3. Using the library

  The library has C and sicstus prolog interfaces. Prolog users should
  first look into the file pro_fadd.h for functions with the prefix
  pro_. If a particular function is not present there, then the
  corresponding function without the pro_ prefix from fadd.h should be
  used. The general pattern of use is:

  init_something()
  do_something()
  close_something()

  The init_something() functions return dictionary number that should
  be used in other functions.

  The library itself must be initialized with fadd_init_lib(). The
  parameter to the call is the number of dictionaries to be used. Note
  that various parts of a program can use the library independently of
  each other. Each such part should then call fadd_init_lib declaring
  the number of dictionaries it plans to use. The function returns a
  library key. Each call to fadd_init_lib() should eventually be
  coupled with a call to fadd_close_lib() with the same library key.

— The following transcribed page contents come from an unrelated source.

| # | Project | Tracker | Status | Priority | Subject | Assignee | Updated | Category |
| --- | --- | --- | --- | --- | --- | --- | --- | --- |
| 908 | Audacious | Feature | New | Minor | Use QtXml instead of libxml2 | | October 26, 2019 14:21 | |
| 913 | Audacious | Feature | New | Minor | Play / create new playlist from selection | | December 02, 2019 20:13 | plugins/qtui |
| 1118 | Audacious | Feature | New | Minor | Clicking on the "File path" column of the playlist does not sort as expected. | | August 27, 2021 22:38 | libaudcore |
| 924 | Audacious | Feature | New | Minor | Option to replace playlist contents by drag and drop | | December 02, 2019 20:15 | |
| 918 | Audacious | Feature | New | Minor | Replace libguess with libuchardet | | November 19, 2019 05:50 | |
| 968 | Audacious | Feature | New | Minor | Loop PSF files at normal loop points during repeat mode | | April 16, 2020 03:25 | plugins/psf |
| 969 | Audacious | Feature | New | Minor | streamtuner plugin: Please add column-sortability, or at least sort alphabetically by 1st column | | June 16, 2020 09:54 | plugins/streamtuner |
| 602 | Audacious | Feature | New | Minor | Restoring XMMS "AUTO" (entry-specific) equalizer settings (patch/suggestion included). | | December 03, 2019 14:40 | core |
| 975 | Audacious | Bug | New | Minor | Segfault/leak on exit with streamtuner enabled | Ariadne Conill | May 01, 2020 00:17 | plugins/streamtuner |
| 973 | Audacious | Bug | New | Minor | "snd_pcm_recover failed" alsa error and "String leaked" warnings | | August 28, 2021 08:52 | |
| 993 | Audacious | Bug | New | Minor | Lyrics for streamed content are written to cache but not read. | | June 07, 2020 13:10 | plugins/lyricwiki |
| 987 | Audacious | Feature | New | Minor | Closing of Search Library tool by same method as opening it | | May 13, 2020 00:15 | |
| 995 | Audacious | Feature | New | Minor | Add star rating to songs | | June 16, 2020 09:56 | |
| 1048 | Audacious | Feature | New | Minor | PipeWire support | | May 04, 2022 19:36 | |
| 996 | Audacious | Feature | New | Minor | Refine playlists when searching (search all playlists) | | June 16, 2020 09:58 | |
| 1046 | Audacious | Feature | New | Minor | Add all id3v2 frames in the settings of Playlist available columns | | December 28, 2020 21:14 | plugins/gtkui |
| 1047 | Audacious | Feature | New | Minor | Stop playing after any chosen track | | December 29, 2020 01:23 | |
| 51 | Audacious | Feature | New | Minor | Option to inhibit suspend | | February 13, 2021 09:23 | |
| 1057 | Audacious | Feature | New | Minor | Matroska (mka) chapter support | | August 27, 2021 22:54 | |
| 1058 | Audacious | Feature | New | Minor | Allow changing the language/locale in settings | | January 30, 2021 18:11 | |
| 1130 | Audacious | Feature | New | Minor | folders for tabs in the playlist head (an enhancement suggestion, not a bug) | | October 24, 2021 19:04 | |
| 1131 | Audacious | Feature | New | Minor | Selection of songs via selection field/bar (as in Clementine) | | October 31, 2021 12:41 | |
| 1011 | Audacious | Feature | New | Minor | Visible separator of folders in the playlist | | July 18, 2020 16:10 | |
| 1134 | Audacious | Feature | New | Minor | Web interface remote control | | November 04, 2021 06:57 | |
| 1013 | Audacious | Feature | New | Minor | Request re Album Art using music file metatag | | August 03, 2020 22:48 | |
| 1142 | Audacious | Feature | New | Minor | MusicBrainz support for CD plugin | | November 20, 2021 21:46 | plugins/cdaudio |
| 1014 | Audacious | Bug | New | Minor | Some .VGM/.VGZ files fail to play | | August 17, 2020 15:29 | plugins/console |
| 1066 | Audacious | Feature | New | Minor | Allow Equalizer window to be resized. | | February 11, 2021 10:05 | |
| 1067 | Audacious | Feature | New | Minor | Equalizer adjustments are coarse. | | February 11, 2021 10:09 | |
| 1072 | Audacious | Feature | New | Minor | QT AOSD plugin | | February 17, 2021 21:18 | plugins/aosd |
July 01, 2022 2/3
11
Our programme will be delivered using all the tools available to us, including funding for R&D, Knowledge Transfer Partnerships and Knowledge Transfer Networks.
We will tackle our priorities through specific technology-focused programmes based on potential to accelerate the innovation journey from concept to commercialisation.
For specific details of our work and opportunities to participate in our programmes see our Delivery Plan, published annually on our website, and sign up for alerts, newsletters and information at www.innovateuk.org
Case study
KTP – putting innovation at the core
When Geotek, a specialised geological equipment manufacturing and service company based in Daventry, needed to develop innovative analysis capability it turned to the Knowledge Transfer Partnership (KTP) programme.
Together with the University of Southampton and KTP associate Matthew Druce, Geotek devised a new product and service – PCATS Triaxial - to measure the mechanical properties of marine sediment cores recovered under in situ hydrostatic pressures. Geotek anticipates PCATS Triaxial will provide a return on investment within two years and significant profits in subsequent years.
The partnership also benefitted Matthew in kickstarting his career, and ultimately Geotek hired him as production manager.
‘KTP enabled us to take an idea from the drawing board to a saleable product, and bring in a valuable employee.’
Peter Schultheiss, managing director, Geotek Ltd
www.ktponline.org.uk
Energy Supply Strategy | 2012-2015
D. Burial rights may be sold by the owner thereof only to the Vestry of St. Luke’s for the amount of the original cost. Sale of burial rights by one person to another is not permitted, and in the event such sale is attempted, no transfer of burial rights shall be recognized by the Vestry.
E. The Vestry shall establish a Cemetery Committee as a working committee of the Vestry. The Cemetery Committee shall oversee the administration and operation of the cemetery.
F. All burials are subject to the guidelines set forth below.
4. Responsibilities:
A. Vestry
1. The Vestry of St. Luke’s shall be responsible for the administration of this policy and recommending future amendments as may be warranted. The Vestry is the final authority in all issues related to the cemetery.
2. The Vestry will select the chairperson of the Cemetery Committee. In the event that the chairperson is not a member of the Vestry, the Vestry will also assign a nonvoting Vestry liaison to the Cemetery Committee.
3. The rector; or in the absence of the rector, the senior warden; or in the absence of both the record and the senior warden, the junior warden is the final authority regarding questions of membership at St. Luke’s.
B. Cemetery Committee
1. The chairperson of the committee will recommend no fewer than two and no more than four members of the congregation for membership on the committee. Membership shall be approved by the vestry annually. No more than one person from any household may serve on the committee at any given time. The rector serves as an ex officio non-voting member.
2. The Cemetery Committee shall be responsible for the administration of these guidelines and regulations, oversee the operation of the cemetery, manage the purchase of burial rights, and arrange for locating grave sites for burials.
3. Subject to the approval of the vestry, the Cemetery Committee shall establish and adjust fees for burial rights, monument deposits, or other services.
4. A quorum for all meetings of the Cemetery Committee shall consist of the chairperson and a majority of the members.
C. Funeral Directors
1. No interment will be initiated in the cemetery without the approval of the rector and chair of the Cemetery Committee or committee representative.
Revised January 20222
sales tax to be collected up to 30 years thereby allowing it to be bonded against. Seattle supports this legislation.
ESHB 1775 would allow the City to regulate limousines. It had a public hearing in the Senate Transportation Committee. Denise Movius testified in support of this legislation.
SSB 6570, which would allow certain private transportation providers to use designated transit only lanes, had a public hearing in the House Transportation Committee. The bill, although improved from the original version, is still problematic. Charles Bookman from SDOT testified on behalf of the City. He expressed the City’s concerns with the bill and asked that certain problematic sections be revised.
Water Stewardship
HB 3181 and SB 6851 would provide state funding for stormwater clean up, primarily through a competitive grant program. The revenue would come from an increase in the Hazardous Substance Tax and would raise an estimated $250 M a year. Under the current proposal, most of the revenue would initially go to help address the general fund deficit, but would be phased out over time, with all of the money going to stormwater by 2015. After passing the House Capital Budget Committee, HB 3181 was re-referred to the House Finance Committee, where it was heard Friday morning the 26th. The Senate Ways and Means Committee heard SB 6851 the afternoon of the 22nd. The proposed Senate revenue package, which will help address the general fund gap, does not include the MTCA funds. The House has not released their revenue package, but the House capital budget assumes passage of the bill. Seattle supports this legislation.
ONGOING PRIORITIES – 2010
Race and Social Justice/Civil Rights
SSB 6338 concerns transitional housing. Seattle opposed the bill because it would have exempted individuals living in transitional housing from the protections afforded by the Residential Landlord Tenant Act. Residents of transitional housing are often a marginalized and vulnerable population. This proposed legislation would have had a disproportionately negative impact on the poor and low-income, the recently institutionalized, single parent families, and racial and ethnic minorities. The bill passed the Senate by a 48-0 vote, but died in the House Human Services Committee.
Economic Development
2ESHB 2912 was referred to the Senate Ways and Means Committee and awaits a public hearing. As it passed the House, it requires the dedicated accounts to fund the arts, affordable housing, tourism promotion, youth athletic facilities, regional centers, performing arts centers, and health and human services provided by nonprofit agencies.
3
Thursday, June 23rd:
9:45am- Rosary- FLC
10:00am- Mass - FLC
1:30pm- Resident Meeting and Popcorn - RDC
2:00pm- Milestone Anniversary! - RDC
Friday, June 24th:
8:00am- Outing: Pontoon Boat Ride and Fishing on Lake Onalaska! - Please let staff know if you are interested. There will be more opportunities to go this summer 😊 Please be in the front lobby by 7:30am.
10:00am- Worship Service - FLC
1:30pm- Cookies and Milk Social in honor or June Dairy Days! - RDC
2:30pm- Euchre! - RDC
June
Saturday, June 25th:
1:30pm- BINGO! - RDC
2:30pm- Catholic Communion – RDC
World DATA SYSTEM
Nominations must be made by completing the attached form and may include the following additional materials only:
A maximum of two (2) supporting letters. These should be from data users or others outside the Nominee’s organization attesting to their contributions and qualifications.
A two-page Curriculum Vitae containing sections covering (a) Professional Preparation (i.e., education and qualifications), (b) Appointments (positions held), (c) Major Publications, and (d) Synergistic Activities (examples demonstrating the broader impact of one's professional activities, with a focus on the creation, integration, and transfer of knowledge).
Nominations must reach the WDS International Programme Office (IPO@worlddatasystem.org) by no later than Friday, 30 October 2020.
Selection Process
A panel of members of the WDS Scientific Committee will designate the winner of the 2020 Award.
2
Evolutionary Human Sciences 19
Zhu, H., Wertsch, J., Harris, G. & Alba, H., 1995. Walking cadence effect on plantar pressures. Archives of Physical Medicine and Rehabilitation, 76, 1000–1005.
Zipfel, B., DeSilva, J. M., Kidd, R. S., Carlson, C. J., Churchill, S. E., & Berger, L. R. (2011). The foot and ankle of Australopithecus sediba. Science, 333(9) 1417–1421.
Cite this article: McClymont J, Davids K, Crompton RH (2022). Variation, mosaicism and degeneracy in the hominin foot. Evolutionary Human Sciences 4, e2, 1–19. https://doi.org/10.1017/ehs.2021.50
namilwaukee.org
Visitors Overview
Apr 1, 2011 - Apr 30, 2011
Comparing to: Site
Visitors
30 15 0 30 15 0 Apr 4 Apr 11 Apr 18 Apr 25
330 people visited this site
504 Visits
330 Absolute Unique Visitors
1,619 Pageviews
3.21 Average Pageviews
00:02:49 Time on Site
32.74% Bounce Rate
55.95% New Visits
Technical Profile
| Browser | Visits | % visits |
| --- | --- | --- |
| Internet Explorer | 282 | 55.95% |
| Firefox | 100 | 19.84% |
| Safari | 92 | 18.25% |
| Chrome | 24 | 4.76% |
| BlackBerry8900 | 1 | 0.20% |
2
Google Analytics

3.1. Restoration of diacritics

  First call init_accent(). Then use accent_word() to obtain a list of
  words that are identical when deprived of diacritics. Use
  close_accent() when finished.

3.2. Obtaining prefixes of verbs

  First call init_dict() with FADD_PREFIX as the dictionary type. Then
  use prefix_word() on verbs you want check. Call close_prefix() when
  finished.

3.3. Performing morphological analysis of words

  First call init_morph(). For Dutch in Alpino grammar, no prefixes
  nor infixes are used. Call morph_word() for every word you want to
  analyse. Call close_morph() when finished.

3.4. Retrieving numbers from tuples

  First call init_tuple(). The first argument should be the tuple table
  structure (the one with .tpl suffix) produced by maketuple.pl
  script. The next arguments are names of dictionaries for each column
  containing words. If you have one dictionary for all columns, just
  specify it sufficient number of times. Then use word_tuple_grams()
  with a list of words from the tuple from which you wnt to get
  numbers. Call close_tuple() when finished.

  For tuples version 3, use word_tuple_fpgrams() instead of
  word_tuple_grams(). Version 3 is capable of handling real numbers.


4. Data structures in the library

  There are several layers of abstraction in the structures used by the
  library. The highest level is lib_dicts. It is a vector that has one entry
  for each paralel call to fadd_init_lib(), i.e. a call not yet followed by
  fadd_close_lib(). The entry contains the number of dictionaries declared in
  the call to fadd_init_lib().

  The next level contains dictionary descriptions.